(SOURCE PASSAGE)
┌──

They spend the evening together and Renato buys her a white gardenia. She agrees to see him again the following night. The next day she goes shopping for new clothes, but when, that evening, she discovers that Renato is married with children, she joins Phyl in Harry's Bar, and both women, disappointed with their men, drown their sorrows, for Eddie is having an affair with Signora Fioria. Renato finds Jane and tells her he is separated from his wife. She relents,goes out with him as planned, and they spend the night together, followed by an idyllic day on the island of Murano. But Jane knows that they have no future together, and prepares to leave Venice. Renato reaches the station as her train is leaving - he has brought her a white gardenia."

ANALYSIS (JANET MOAT)

The credits for Summer Madness (1955) proudly proclaim that it was photographed entirely in Venice. David Lean's love for the city shines out in every scene. The film was to become his favourite. It was based on a Broadway play, which explored the old Henry James subject of New World innocence meeting and being seduced by Old World charm and experience, but the city is such a central character in the film that it is hard to see how the story worked on stage. Once again, it was Alexander Korda who brought subject and director together.

It was Lean's third film in colour, ravishingly shot by Jack Hildyard, and an Anglo-American co-production. In its theme of an adulterous love affair (the Italian is married), it echoes both Brief Encounter (1945) and The Passionate Friends (1948). Like Brief Encounter it begins with a steam train thundering into the frame. Like The Passionate Friends it includes a motorboat ride for the lovers.

Lean is not afraid to show all the tourist sites, and he marshals his crowd scenes with great aplomb. In Katharine Hepburn he had a huge star, and the truthfulness of her playing of an ageing American spinster achingly alone in a city of lovers saves the film from being what, suggested critic Dilys Powell, might otherwise have been a novelette within a documentary. Hepburn and Lean became life-long friends, but were never to make another film together.

Some of the symbolism - there is a shoe motif, and the lovers finally come together to the accompaniment of a firework display over the city - may seem too obvious to modern audiences, and the whole film is shamelessly romantic and glamorous, but, like Venice herself, it is hard to resist. Janet Moat (BFI Screenonline)

AA: I see David Lean's Summertime for the first time in Bologna's Katharine Hepburn retrospective. The film was special for both artists, who became lifelong friends. Summertime was Lean's favourite film and Hepburn his favourite actress. It was Lean's first film on location abroad, and he never again made a pure studio film. Summertime was also Lean's last contemporary story. Lean fell in love with Venice, which became his second home. Even natives of Venice agreed that he had caught the spirit of the city.

└──

(DATASET EXTRACT)

┌──

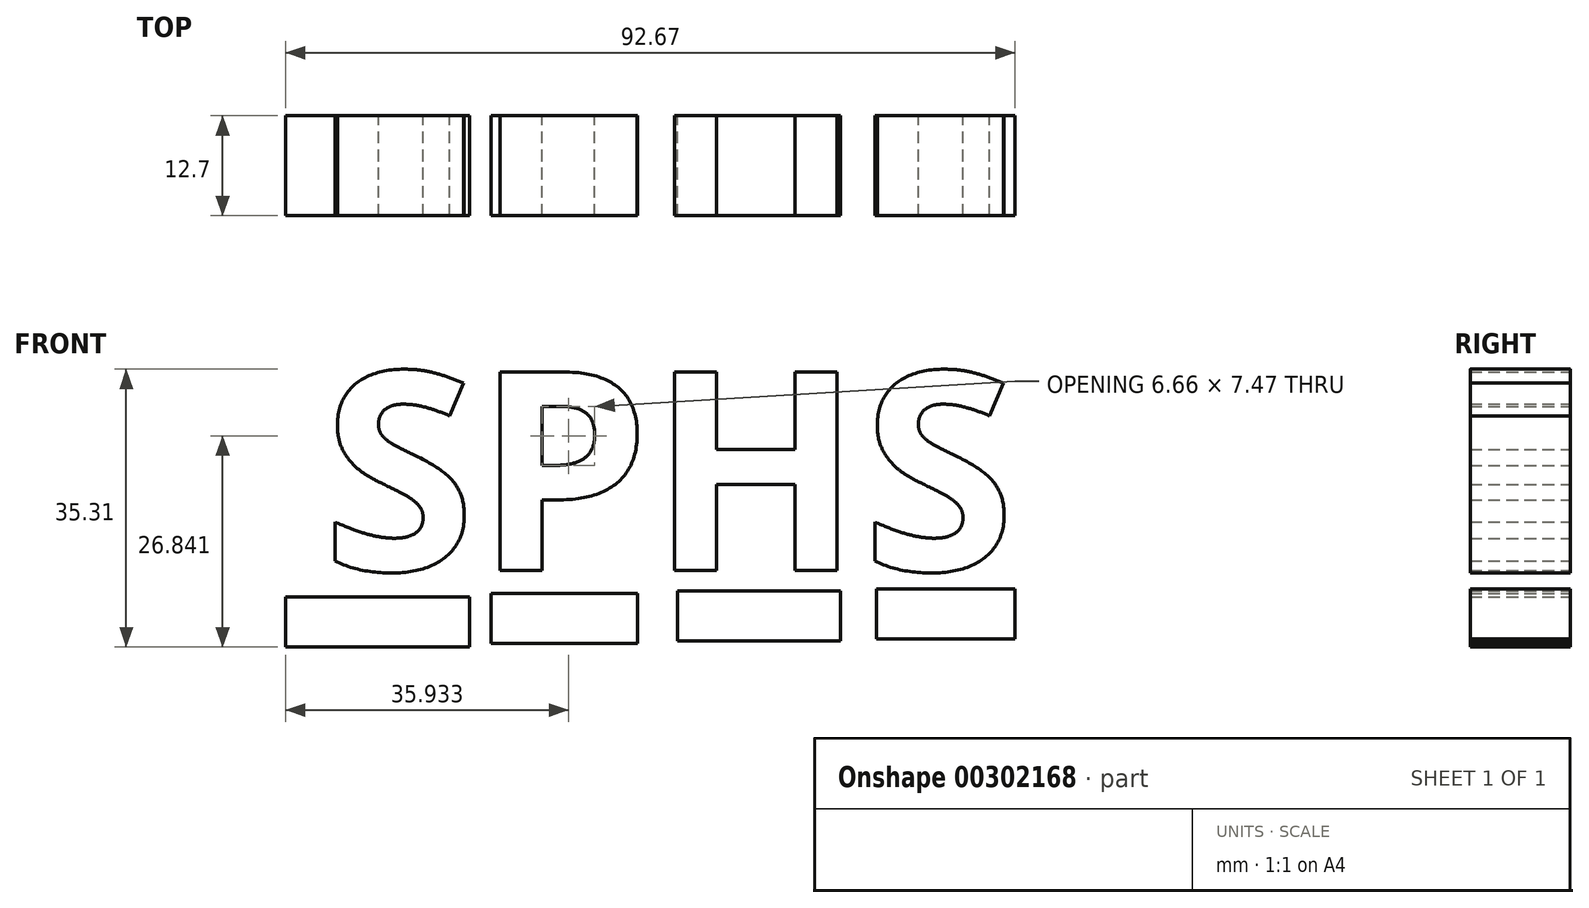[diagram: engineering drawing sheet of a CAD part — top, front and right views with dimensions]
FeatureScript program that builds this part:
annotation { "Feature Type Name" : "Feature", "Feature Type Description" : "" }
export const myFeature = defineFeature(function(context is Context, id is Id, definition is map)
    precondition{}
    {
        {
            var Q0;
            Q0=qCreatedBy(makeId("Front.planeOp"),FACE);
            var sketch = newSketch(context, id + "F0", { "sketchPlane" : qUnion([Q0])});
            skText(sketch, "E0", { "text": "SPHS", "fontName": "OpenSans-Bold.ttf"});
            const initialGuessF0  = {"E0": [-0.03028, -0.00855, 1, 0, 0.0254]};
            skSetInitialGuess(sketch, initialGuessF0);
            skSolve(sketch);
        }
        {
            var Q0;
            Q0 = qSketchRegion(id + "F0", true);
            extrude(context, id + "F1", {"entities" : qUnion([Q0]), "depth" : 12.7 * mm});
        }
        {
            var Q0;
            Q0=qCreatedBy(makeId("Front.planeOp"),FACE);
            var sketch = newSketch(context, id + "F2", { "sketchPlane" : qUnion([Q0])});
            skLineSegment(sketch, "E1.bottom", {"start": v(-34.94, -11.97) * mm, "end": v(-11.58, -11.97) * mm});
            skLineSegment(sketch, "E1.top", {"start": v(-34.94, -18.32) * mm, "end": v(-11.58, -18.32) * mm});
            skLineSegment(sketch, "E1.left", {"start": v(-34.94, -11.97) * mm, "end": v(-34.94, -18.32) * mm});
            skLineSegment(sketch, "E1.right", {"start": v(-11.58, -11.97) * mm, "end": v(-11.58, -18.32) * mm});
            skSolve(sketch);
        }
        {
            var Q0;
            Q0=qCreatedBy(makeId("Front.planeOp"),FACE);
            var sketch = newSketch(context, id + "F3", { "sketchPlane" : qUnion([Q0])});
            skLineSegment(sketch, "E2.bottom", {"start": v(-8.83, -11.53) * mm, "end": v(9.8, -11.53) * mm});
            skLineSegment(sketch, "E2.top", {"start": v(-8.83, -17.88) * mm, "end": v(9.8, -17.88) * mm});
            skLineSegment(sketch, "E2.left", {"start": v(-8.83, -11.53) * mm, "end": v(-8.83, -17.88) * mm});
            skLineSegment(sketch, "E2.right", {"start": v(9.8, -11.53) * mm, "end": v(9.8, -17.88) * mm});
            skSolve(sketch);
        }
        {
            var Q0;
            Q0=qCreatedBy(makeId("Front.planeOp"),FACE);
            var sketch = newSketch(context, id + "F4", { "sketchPlane" : qUnion([Q0])});
            skLineSegment(sketch, "E3.bottom", {"start": v(14.84, -11.16) * mm, "end": v(35.53, -11.16) * mm});
            skLineSegment(sketch, "E3.top", {"start": v(14.84, -17.51) * mm, "end": v(35.53, -17.51) * mm});
            skLineSegment(sketch, "E3.left", {"start": v(14.84, -11.16) * mm, "end": v(14.84, -17.51) * mm});
            skLineSegment(sketch, "E3.right", {"start": v(35.53, -11.16) * mm, "end": v(35.53, -17.51) * mm});
            skSolve(sketch);
        }
        {
            var Q0;
            Q0=qCreatedBy(makeId("Front.planeOp"),FACE);
            var sketch = newSketch(context, id + "F5", { "sketchPlane" : qUnion([Q0])});
            skLineSegment(sketch, "E4.bottom", {"start": v(40.11, -10.92) * mm, "end": v(57.73, -10.92) * mm});
            skLineSegment(sketch, "E4.top", {"start": v(40.11, -17.27) * mm, "end": v(57.73, -17.27) * mm});
            skLineSegment(sketch, "E4.left", {"start": v(40.11, -10.92) * mm, "end": v(40.11, -17.27) * mm});
            skLineSegment(sketch, "E4.right", {"start": v(57.73, -10.92) * mm, "end": v(57.73, -17.27) * mm});
            skSolve(sketch);
        }
        {
            var Q0;
            Q0=makeQuery(id+"F2.imprint","IMPRINT",FACE,{"disambiguationData":[TD([[makeQuery(id+"F2.imprint","IMPRINT",EDGE,{"derivedFrom":sQuery(id+"F2.wireOp",EDGE,"E1.bottom")}),-1.0]])]});
            extrude(context, id + "F6", {"entities" : qUnion([Q0]), "depth" : 12.7 * mm});
        }
        {
            var Q0;
            Q0=makeQuery(id+"F3.imprint","IMPRINT",FACE,{"disambiguationData":[TD([[makeQuery(id+"F3.imprint","IMPRINT",EDGE,{"derivedFrom":sQuery(id+"F3.wireOp",EDGE,"E2.bottom")}),-1.0]])]});
            extrude(context, id + "F7", {"entities" : qUnion([Q0]), "depth" : 12.7 * mm});
        }
        {
            var Q0;
            Q0=makeQuery(id+"F4.imprint","IMPRINT",FACE,{"disambiguationData":[TD([[makeQuery(id+"F4.imprint","IMPRINT",EDGE,{"derivedFrom":sQuery(id+"F4.wireOp",EDGE,"E3.bottom")}),-1.0]])]});
            extrude(context, id + "F8", {"entities" : qUnion([Q0]), "depth" : 12.7 * mm});
        }
        {
            var Q0;
            Q0=makeQuery(id+"F5.imprint","IMPRINT",FACE,{"disambiguationData":[TD([[makeQuery(id+"F5.imprint","IMPRINT",EDGE,{"derivedFrom":sQuery(id+"F5.wireOp",EDGE,"E4.bottom")}),-1.0]])]});
            extrude(context, id + "F9", {"entities" : qUnion([Q0]), "depth" : 12.7 * mm});
        }
    });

└──

(WHAT TO DO)
(1) Copy the rows, starting at their first line and stopping after the line that contains "Q0 = qSketchRegion(id". Leave the pictures out.
(2) Pick up the passage about David Lean's film Summertime after its last sentence and carry it on.

(ANSWERS FOR THE EXERCISE)
(1)
[diagram: engineering drawing sheet of a CAD part — top, front and right views with dimensions]
FeatureScript program that builds this part:
annotation { "Feature Type Name" : "Feature", "Feature Type Description" : "" }
export const myFeature = defineFeature(function(context is Context, id is Id, definition is map)
    precondition{}
    {
        {
            var Q0;
            Q0=qCreatedBy(makeId("Front.planeOp"),FACE);
            var sketch = newSketch(context, id + "F0", { "sketchPlane" : qUnion([Q0])});
            skText(sketch, "E0", { "text": "SPHS", "fontName": "OpenSans-Bold.ttf"});
            const initialGuessF0  = {"E0": [-0.03028, -0.00855, 1, 0, 0.0254]};
            skSetInitialGuess(sketch, initialGuessF0);
            skSolve(sketch);
        }
        {
            var Q0;
            Q0 = qSketchRegion(id + "F0", true);

(2)
Summertime was based on a popular Arthur Laurents play which was later adapted even into a Broadway musical. 

But Summertime is a profoundly cinematic achievement. It draws on a grand tradition that goes way back into the birth of the cinema, the year 1896, when la Cinématographe Lumière commissioned Charles and Marie Moisson to shoot a series of vues during their honeymoon in Venice. They saw the city as a dream space and a promised land for lovers. Constant Girel took one of the cinema's first tracking shots from a moving gondola in Panorama pris d'un bateau (Catalogue Lumière Vue N° 227, 21 September 1896).

Max Reinhardt, the wizard of production design, shot Venetianische Nacht (DE 1913) on location because the reality was more magical than any artificial set could be.

Alexander Korda gave Lean a piece of precious advice. Kevin Brownlow quotes Lean: "He said, 'Good luck, just remember that if I'd chosen some of the highly respected directors of the present moment, they would seek out all the side streets of Venice and never take a shot of the Grand Canal or the Piazza San Marco because that would be a cliché. They're not a cliché for nothing. For God's sake don't be shy of showing these famous places.'"

This piece of wisdom was also shared by Charles Chaplin and Alfred Hitchcock. All were big enough to embrace the most familiar objects. All were also big enough to transcend the ordinary in them and reveal the extraordinary.

In an important sense, Summertime is a travelogue. A topical connection for our age of image deluge is the ubiquitous 16 mm movie camera with which Jane Hudson films everything.

Ten years had passed since the end of World War II in Europe, and there was a film trend of Anglo-American romance on the Continent. Lean was inspired by Three Coins in the Fountain and Roman Holiday. To Catch a Thief (which shares the fireworks imagery) premiered a few months after Summertime. Roberto Rossellini and Ingrid Bergman filmed Viaggio in Italia, and they, too, had considered filming the property that became Summertime.

Italians responded by launching a cycle of comedies in which a man (usually incarnated by Alberto Sordi) fails to find love abroad, for instance in Il diavolo shot in Sweden.

Love is the most common theme in the cinema. All his life, Lean directed films about love, from Brief Encounter till Ryan's Daughter. Each time it was individual and unique. In Summertime, the plot borders on the boulevard comedy. It is easy to see how the movie could have become licentious, salacious, facile and cynical. Instead, Lean displayed grace and tact.

This was the age of the Production Code. All films in general release had to be suitable for children before the establishment of the rating system in 1968.

The biggest laughter during the 2025 edition of Il Cinema Ritrovato was heard when Renato tells Jane: "You are like a hungry child who is given ravioli to eat. 'No' you say, 'I want beefsteak!' My dear girl, you are hungry. Eat the ravioli." Jane answers: "I'm not that hungry". This piece of dialogue was ordered cut by the Production Code Administration. (Was it actually cut at the time? It was in place in the 2003 Academy Film Archive restoration we saw).

In Summertime, the double entendre / le double sens is but a spice to a graceful, gentle, tender and life-affirming tale. What matters is the wisdom of the heart. It is never too late. Love is better than anything. It is not a matter of all or nothing.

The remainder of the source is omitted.